§ Problem
The reply to the records below should contain exactly the lines from the line with "12: (878, 135, 4.27)" through the line with "22: (468, 43, 3.95)", and nothing besides.

*** Opening Provided records ***

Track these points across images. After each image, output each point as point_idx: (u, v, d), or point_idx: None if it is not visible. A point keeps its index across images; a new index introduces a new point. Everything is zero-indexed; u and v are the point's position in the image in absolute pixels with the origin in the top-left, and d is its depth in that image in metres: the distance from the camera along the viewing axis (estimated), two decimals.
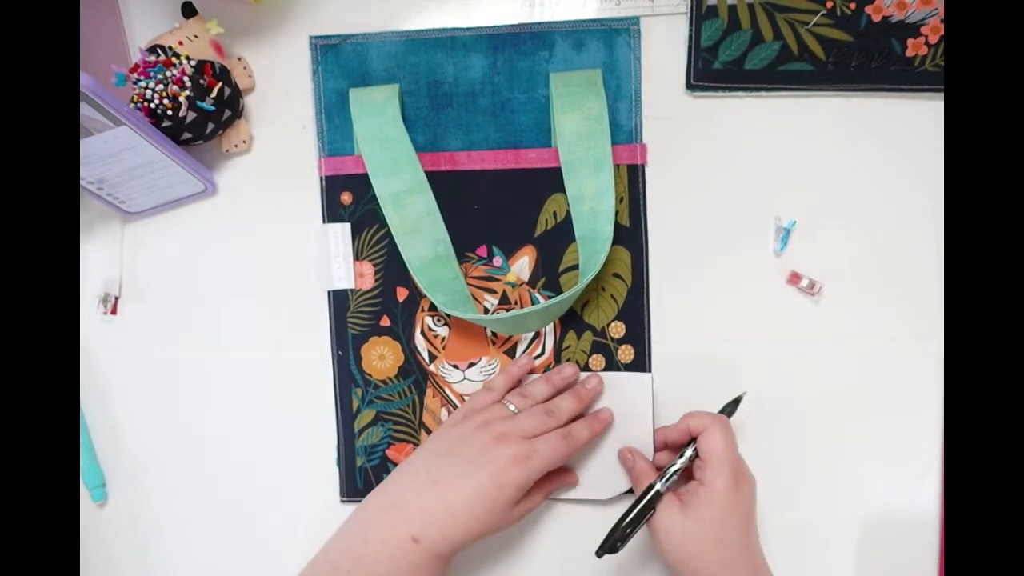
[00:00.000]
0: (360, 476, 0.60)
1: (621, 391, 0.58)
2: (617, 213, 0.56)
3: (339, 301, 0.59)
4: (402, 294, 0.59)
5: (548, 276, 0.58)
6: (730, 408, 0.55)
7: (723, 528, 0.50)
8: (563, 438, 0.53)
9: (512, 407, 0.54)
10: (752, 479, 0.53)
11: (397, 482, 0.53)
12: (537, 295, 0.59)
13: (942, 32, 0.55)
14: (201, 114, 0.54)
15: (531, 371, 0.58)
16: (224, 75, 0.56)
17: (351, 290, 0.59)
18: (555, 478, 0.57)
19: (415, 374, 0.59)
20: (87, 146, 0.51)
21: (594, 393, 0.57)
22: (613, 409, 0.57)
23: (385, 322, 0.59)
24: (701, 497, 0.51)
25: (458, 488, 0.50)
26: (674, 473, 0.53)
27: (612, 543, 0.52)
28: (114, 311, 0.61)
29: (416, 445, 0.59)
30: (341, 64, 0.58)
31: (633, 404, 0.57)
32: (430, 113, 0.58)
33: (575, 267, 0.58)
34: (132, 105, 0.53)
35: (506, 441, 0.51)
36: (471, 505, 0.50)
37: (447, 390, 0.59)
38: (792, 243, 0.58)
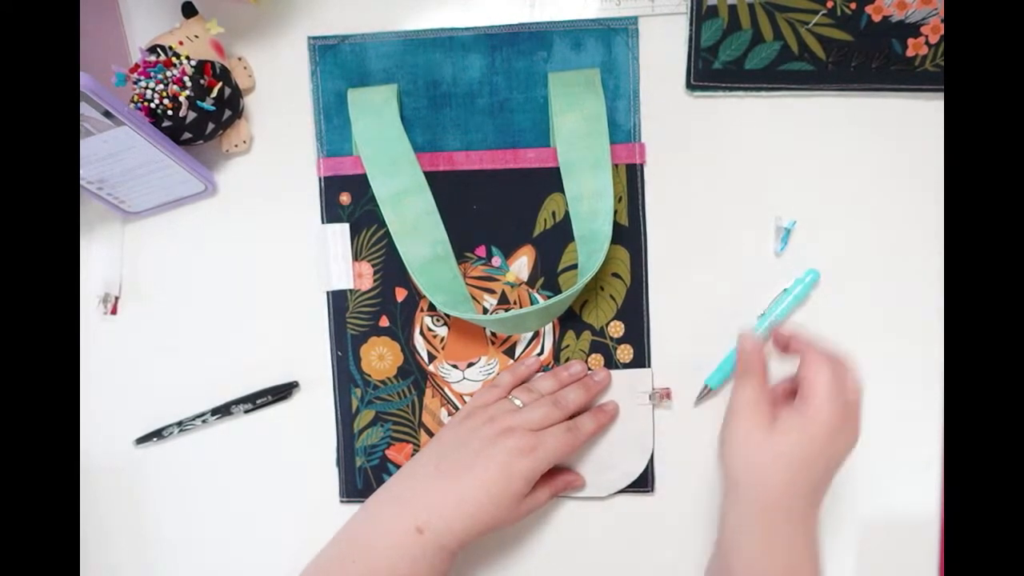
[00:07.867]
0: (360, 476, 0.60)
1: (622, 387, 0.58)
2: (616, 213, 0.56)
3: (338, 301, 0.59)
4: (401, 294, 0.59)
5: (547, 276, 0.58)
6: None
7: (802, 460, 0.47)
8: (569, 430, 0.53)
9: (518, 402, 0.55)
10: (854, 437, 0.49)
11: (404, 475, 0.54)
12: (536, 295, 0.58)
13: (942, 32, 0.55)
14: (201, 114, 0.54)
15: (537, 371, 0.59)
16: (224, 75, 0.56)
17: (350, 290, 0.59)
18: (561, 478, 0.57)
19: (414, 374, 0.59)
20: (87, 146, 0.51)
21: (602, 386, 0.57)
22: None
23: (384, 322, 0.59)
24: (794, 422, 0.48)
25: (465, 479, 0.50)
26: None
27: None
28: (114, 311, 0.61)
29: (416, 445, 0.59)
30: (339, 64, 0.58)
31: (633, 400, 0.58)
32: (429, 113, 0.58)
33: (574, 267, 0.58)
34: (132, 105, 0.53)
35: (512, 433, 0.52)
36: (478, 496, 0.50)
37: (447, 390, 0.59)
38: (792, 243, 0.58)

*** Closing Provided records ***
*** Opening Provided records ***

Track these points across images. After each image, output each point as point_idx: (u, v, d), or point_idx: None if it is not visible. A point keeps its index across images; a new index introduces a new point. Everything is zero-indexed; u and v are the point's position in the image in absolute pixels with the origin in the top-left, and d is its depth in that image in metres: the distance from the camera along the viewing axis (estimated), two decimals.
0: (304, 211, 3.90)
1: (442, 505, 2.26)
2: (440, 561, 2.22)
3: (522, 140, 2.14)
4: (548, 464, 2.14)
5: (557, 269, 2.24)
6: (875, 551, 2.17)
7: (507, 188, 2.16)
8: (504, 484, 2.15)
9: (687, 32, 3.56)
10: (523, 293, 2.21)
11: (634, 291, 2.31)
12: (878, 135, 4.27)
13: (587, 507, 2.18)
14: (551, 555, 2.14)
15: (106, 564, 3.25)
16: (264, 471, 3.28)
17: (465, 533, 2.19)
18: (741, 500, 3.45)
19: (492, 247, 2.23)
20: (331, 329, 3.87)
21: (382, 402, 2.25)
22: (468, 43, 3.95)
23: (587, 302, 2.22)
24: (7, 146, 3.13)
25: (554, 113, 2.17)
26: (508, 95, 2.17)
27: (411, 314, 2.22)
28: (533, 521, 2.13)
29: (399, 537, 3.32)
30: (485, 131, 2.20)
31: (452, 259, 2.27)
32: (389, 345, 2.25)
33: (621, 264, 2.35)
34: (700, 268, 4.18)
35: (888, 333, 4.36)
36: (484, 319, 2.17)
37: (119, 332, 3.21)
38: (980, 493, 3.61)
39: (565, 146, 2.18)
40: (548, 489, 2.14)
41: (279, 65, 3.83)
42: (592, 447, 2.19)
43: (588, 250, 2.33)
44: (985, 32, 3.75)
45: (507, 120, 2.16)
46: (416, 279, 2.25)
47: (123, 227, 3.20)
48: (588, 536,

*** Closing Provided records ***

§ Answer below
12: (878, 135, 4.27)
13: (587, 507, 2.18)
14: (551, 555, 2.14)
15: (106, 564, 3.25)
16: (264, 471, 3.28)
17: (465, 533, 2.19)
18: (741, 500, 3.45)
19: (492, 247, 2.23)
20: (331, 329, 3.87)
21: (382, 402, 2.25)
22: (468, 43, 3.95)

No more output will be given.